Extracted data section start

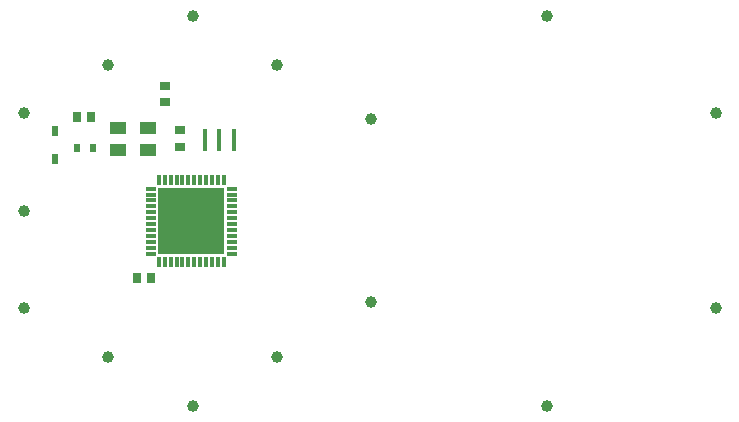
<source format=gbr>
G04*
G04 #@! TF.GenerationSoftware,Altium Limited,Altium Designer,25.8.1 (18)*
G04*
G04 Layer_Color=128*
%FSLAX44Y44*%
%MOMM*%
G71*
G04*
G04 #@! TF.SameCoordinates,E23997CD-C925-4744-B0FB-38551C603FD4*
G04*
G04*
G04 #@! TF.FilePolarity,Positive*
G04*
G01*
G75*
%ADD27R,0.8900X0.6400*%
G04:AMPARAMS|DCode=29|XSize=1mm|YSize=1mm|CornerRadius=0.5mm|HoleSize=0mm|Usage=FLASHONLY|Rotation=30.000|XOffset=0mm|YOffset=0mm|HoleType=Round|Shape=RoundedRectangle|*
%AMROUNDEDRECTD29*
21,1,1.0000,0.0000,0,0,30.0*
21,1,0.0000,1.0000,0,0,30.0*
1,1,1.0000,0.0000,0.0000*
1,1,1.0000,0.0000,0.0000*
1,1,1.0000,0.0000,0.0000*
1,1,1.0000,0.0000,0.0000*
%
%ADD29ROUNDEDRECTD29*%
G04:AMPARAMS|DCode=30|XSize=1mm|YSize=1mm|CornerRadius=0.5mm|HoleSize=0mm|Usage=FLASHONLY|Rotation=90.000|XOffset=0mm|YOffset=0mm|HoleType=Round|Shape=RoundedRectangle|*
%AMROUNDEDRECTD30*
21,1,1.0000,0.0000,0,0,90.0*
21,1,0.0000,1.0000,0,0,90.0*
1,1,1.0000,0.0000,0.0000*
1,1,1.0000,0.0000,0.0000*
1,1,1.0000,0.0000,0.0000*
1,1,1.0000,0.0000,0.0000*
%
%ADD30ROUNDEDRECTD30*%
G04:AMPARAMS|DCode=31|XSize=1mm|YSize=1mm|CornerRadius=0.5mm|HoleSize=0mm|Usage=FLASHONLY|Rotation=330.000|XOffset=0mm|YOffset=0mm|HoleType=Round|Shape=RoundedRectangle|*
%AMROUNDEDRECTD31*
21,1,1.0000,0.0000,0,0,330.0*
21,1,0.0000,1.0000,0,0,330.0*
1,1,1.0000,0.0000,0.0000*
1,1,1.0000,0.0000,0.0000*
1,1,1.0000,0.0000,0.0000*
1,1,1.0000,0.0000,0.0000*
%
%ADD31ROUNDEDRECTD31*%
%ADD56R,0.4001X1.9000*%
%ADD57R,0.8000X0.9500*%
%ADD58R,0.5000X0.9000*%
%ADD59R,5.7000X5.7000*%
%ADD60R,0.6000X0.8000*%
%ADD61R,0.3000X0.8500*%
%ADD62R,1.3970X1.0922*%
%ADD63R,0.8500X0.3000*%
D27*
X-175649Y91907D02*
D03*
X-163237Y54512D02*
D03*
Y68512D02*
D03*
X-175649Y105907D02*
D03*
D29*
X147599Y165199D02*
D03*
Y-165199D02*
D03*
X-152400Y165199D02*
D03*
Y-165199D02*
D03*
X-80899Y123901D02*
D03*
X-223901Y-123901D02*
D03*
D30*
Y123901D02*
D03*
X-1679Y77521D02*
D03*
X290700Y-82601D02*
D03*
X-295468Y82601D02*
D03*
X-1679Y-77521D02*
D03*
X-80899Y-123901D02*
D03*
D31*
X290700Y82601D02*
D03*
X-295468Y-82601D02*
D03*
X-295501Y-0D02*
D03*
D56*
X-129628Y59944D02*
D03*
X-141627D02*
D03*
X-117629D02*
D03*
D57*
X-250537Y79276D02*
D03*
X-199660Y-56777D02*
D03*
X-187160D02*
D03*
X-238036Y79276D02*
D03*
D58*
X-268791Y67347D02*
D03*
Y44348D02*
D03*
D59*
X-153439Y-8661D02*
D03*
D60*
X-236499Y53244D02*
D03*
X-250499D02*
D03*
D61*
X-155938Y25839D02*
D03*
X-160938D02*
D03*
X-165938D02*
D03*
X-180938D02*
D03*
X-175938D02*
D03*
X-170938D02*
D03*
X-135938D02*
D03*
X-130938D02*
D03*
X-125939D02*
D03*
Y-43161D02*
D03*
X-130938D02*
D03*
X-135938D02*
D03*
X-140938D02*
D03*
X-145938D02*
D03*
X-150938D02*
D03*
X-155938D02*
D03*
X-160938D02*
D03*
X-165938D02*
D03*
X-170938D02*
D03*
X-175938D02*
D03*
X-180938D02*
D03*
X-150938Y25839D02*
D03*
X-140938D02*
D03*
X-145938D02*
D03*
D62*
X-190148Y51398D02*
D03*
X-215300Y51288D02*
D03*
Y69830D02*
D03*
X-190148Y69940D02*
D03*
D63*
X-118938Y13839D02*
D03*
Y18839D02*
D03*
Y8840D02*
D03*
Y3839D02*
D03*
Y-1160D02*
D03*
Y-6161D02*
D03*
Y-11161D02*
D03*
Y-16161D02*
D03*
Y-21161D02*
D03*
Y-26161D02*
D03*
Y-31161D02*
D03*
Y-36161D02*
D03*
X-187938D02*
D03*
Y-31161D02*
D03*
Y-26161D02*
D03*
Y-21161D02*
D03*
Y-16161D02*
D03*
Y-11161D02*
D03*
Y-6161D02*
D03*
Y-1160D02*
D03*
Y3839D02*
D03*
Y8840D02*
D03*
Y13839D02*
D03*
Y18839D02*
D03*
M02*

</source>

Extracted data section end

All of the data above should be transcribed verbatim, with pictures omitted.

<source format=gbr>
G04*
G04 #@! TF.GenerationSoftware,Altium Limited,Altium Designer,25.8.1 (18)*
G04*
G04 Layer_Color=128*
%FSLAX44Y44*%
%MOMM*%
G71*
G04*
G04 #@! TF.SameCoordinates,E23997CD-C925-4744-B0FB-38551C603FD4*
G04*
G04*
G04 #@! TF.FilePolarity,Positive*
G04*
G01*
G75*
%ADD27R,0.8900X0.6400*%
G04:AMPARAMS|DCode=29|XSize=1mm|YSize=1mm|CornerRadius=0.5mm|HoleSize=0mm|Usage=FLASHONLY|Rotation=30.000|XOffset=0mm|YOffset=0mm|HoleType=Round|Shape=RoundedRectangle|*
%AMROUNDEDRECTD29*
21,1,1.0000,0.0000,0,0,30.0*
21,1,0.0000,1.0000,0,0,30.0*
1,1,1.0000,0.0000,0.0000*
1,1,1.0000,0.0000,0.0000*
1,1,1.0000,0.0000,0.0000*
1,1,1.0000,0.0000,0.0000*
%
%ADD29ROUNDEDRECTD29*%
G04:AMPARAMS|DCode=30|XSize=1mm|YSize=1mm|CornerRadius=0.5mm|HoleSize=0mm|Usage=FLASHONLY|Rotation=90.000|XOffset=0mm|YOffset=0mm|HoleType=Round|Shape=RoundedRectangle|*
%AMROUNDEDRECTD30*
21,1,1.0000,0.0000,0,0,90.0*
21,1,0.0000,1.0000,0,0,90.0*
1,1,1.0000,0.0000,0.0000*
1,1,1.0000,0.0000,0.0000*
1,1,1.0000,0.0000,0.0000*
1,1,1.0000,0.0000,0.0000*
%
%ADD30ROUNDEDRECTD30*%
G04:AMPARAMS|DCode=31|XSize=1mm|YSize=1mm|CornerRadius=0.5mm|HoleSize=0mm|Usage=FLASHONLY|Rotation=330.000|XOffset=0mm|YOffset=0mm|HoleType=Round|Shape=RoundedRectangle|*
%AMROUNDEDRECTD31*
21,1,1.0000,0.0000,0,0,330.0*
21,1,0.0000,1.0000,0,0,330.0*
1,1,1.0000,0.0000,0.0000*
1,1,1.0000,0.0000,0.0000*
1,1,1.0000,0.0000,0.0000*
1,1,1.0000,0.0000,0.0000*
%
%ADD31ROUNDEDRECTD31*%
%ADD56R,0.4001X1.9000*%
%ADD57R,0.8000X0.9500*%
%ADD58R,0.5000X0.9000*%
%ADD59R,5.7000X5.7000*%
%ADD60R,0.6000X0.8000*%
%ADD61R,0.3000X0.8500*%
%ADD62R,1.3970X1.0922*%
%ADD63R,0.8500X0.3000*%
D27*
X-175649Y91907D02*
D03*
X-163237Y54512D02*
D03*
Y68512D02*
D03*
X-175649Y105907D02*
D03*
D29*
X147599Y165199D02*
D03*
Y-165199D02*
D03*
X-152400Y165199D02*
D03*
Y-165199D02*
D03*
X-80899Y123901D02*
D03*
X-223901Y-123901D02*
D03*
D30*
Y123901D02*
D03*
X-1679Y77521D02*
D03*
X290700Y-82601D02*
D03*
X-295468Y82601D02*
D03*
X-1679Y-77521D02*
D03*
X-80899Y-123901D02*
D03*
D31*
X290700Y82601D02*
D03*
X-295468Y-82601D02*
D03*
X-295501Y-0D02*
D03*
D56*
X-129628Y59944D02*
D03*
X-141627D02*
D03*
X-117629D02*
D03*
D57*
X-250537Y79276D02*
D03*
X-199660Y-56777D02*
D03*
X-187160D02*
D03*
X-238036Y79276D02*
D03*
D58*
X-268791Y67347D02*
D03*
Y44348D02*
D03*
D59*
X-153439Y-8661D02*
D03*
D60*
X-236499Y53244D02*
D03*
X-250499D02*
D03*
D61*
X-155938Y25839D02*
D03*
X-160938D02*
D03*
X-165938D02*
D03*
X-180938D02*
D03*
X-175938D02*
D03*
X-170938D02*
D03*
X-135938D02*
D03*
X-130938D02*
D03*
X-125939D02*
D03*
Y-43161D02*
D03*
X-130938D02*
D03*
X-135938D02*
D03*
X-140938D02*
D03*
X-145938D02*
D03*
X-150938D02*
D03*
X-155938D02*
D03*
X-160938D02*
D03*
X-165938D02*
D03*
X-170938D02*
D03*
X-175938D02*
D03*
X-180938D02*
D03*
X-150938Y25839D02*
D03*
X-140938D02*
D03*
X-145938D02*
D03*
D62*
X-190148Y51398D02*
D03*
X-215300Y51288D02*
D03*
Y69830D02*
D03*
X-190148Y69940D02*
D03*
D63*
X-118938Y13839D02*
D03*
Y18839D02*
D03*
Y8840D02*
D03*
Y3839D02*
D03*
Y-1160D02*
D03*
Y-6161D02*
D03*
Y-11161D02*
D03*
Y-16161D02*
D03*
Y-21161D02*
D03*
Y-26161D02*
D03*
Y-31161D02*
D03*
Y-36161D02*
D03*
X-187938D02*
D03*
Y-31161D02*
D03*
Y-26161D02*
D03*
Y-21161D02*
D03*
Y-16161D02*
D03*
Y-11161D02*
D03*
Y-6161D02*
D03*
Y-1160D02*
D03*
Y3839D02*
D03*
Y8840D02*
D03*
Y13839D02*
D03*
Y18839D02*
D03*
M02*

</source>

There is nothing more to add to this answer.